Types of Data Analysis

When doing data analysis, we are interested in two types of summaries:

1) Statistical Summaries (e.g. descriptive, hypothesis testing)

2) Visual Summaries (e.g. tables, graphs)

Statistics is sometimes broken up into two different areas:

1) Descriptive Statistics - a situation is described by the statistics by the collection, summarization, organization and presentation of data.

2) Inferential Statistics - where inferences are made from samples of the population (e.g. smokers smoking a pack of cigarettes per day have a higher cholesterol). In this area we get into Hypothesis testing.

In the Descriptive Statistics world, we are concerned about each of the following. Just give a general description of the meaning of each of the following terms:

o Mean

o Median

o Mode

Here is an interesting problem that Descriptive Statistics can help us get a handle on.

Problem 1

A paint manufacturer tested two experimental brands of paint over a period of months to determine how long they would last without fading. Here are the results:

Brand A Brand B

10 25

20 35

60 40

40 45

50 35

30 30

What do the descriptive statistics tell us about the paint with regard to fading?

Histogram

Let's see how good the random number generator in Excel really is.

Problem 2

Import the random number file we created at the beginning of class into StatView and let's create a histogram of the random data. Make sure that you shut Excel down before you open the file in StatView.

Part I: Import the data.

Part II: Create a histogram of numbers. (1) Analyze Menu -> New View (2) Click on the Frequency Distribution Triangle (3) Select Histogram (4) Select Create Analysis and click ok (you do not to change any of the options at the moment (5) Select the random number from the variables box on the right. If you can’t see the random number variable make sure that you have the correct dataset selected in the drop down box.

Question: Based on what you see, how good is the random number generator?

Scatterplots of One Variable

Another type of graph is a Cell Plot. Cell plots are use to show the means for a variable of your choice split by some nominal variable.

Problem 3

There is a sample data file called "Lipid Data". I would like you to take this file and produce a bar chart in the cell plot option showing the mean weight of the people in the file split by Gender. Also make a plot of the mean Cholesterol split by Gender.

These two plots really allow us to examine one variable of interest. What if we want to examine the relationship between two variables?

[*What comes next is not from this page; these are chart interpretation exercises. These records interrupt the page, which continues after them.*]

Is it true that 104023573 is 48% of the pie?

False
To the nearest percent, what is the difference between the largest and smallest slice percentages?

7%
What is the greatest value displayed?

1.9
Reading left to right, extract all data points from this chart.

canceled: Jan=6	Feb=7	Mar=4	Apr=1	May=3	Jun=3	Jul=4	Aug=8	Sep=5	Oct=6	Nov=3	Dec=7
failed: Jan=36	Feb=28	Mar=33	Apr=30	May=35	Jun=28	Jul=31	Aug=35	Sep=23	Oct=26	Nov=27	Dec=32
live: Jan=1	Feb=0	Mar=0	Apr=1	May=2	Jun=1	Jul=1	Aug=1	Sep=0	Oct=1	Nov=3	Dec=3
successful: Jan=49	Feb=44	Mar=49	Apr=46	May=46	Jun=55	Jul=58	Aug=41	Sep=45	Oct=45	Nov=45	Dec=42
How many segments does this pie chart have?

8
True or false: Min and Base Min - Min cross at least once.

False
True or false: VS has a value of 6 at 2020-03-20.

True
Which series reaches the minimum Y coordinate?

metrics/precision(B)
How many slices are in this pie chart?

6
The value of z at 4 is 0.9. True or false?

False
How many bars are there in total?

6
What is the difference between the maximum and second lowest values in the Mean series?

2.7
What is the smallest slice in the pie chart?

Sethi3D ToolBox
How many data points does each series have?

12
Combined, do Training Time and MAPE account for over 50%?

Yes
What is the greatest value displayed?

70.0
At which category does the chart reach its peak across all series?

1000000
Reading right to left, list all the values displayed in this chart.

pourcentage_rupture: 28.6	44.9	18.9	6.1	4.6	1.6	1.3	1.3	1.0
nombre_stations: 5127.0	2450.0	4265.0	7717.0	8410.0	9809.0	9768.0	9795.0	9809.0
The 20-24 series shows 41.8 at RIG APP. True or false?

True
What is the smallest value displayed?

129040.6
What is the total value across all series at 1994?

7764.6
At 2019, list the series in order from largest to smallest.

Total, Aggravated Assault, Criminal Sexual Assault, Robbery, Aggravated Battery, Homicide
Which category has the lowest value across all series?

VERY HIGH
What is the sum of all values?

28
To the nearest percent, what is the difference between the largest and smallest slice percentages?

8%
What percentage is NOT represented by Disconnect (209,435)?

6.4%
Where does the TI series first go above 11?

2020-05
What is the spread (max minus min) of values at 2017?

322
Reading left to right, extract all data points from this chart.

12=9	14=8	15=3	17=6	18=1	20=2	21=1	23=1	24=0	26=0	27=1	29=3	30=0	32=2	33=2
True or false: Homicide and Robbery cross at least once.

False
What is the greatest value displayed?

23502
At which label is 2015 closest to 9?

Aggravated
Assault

Using More Than One Variable

In statistics, we can define two types of variables:

(1) independent - "it is what it is" and nothing influences it (e.g. Gender)

(2) dependent - most likely dependent on another variable (e.g. Cholesterol may be dependent on age)

Problem 4

Consider the following table which shows the number of bushels of wheat produced for the given rainfall amounts:

Rainfall	2.5	3	4.5	7.6	9.5	10.3
Bushels	37	43	42	46	48	51

The rainfall amount is given in inches.

We want to plot this data onto a scatterplot (scattergram) and find a trendline that best fits the data. This is similar to the regression exercises that we did in Excel.

Part I: Create a new dataset and add the rainfall and bushel information to this dataset.

Part II: Select New View from the Analyze menu and go to Regression Plot under the Regression option. Select the simple option for the moment. This will draw perform linear regression. Determine which variable is the dependent one and which is independent and plot the data.

Part III: How many bushels of wheat will be produced if the rainfall amount was 6.2 inches?

Part IV: How much rainfall would we need to have to produce 60 bushels of wheat?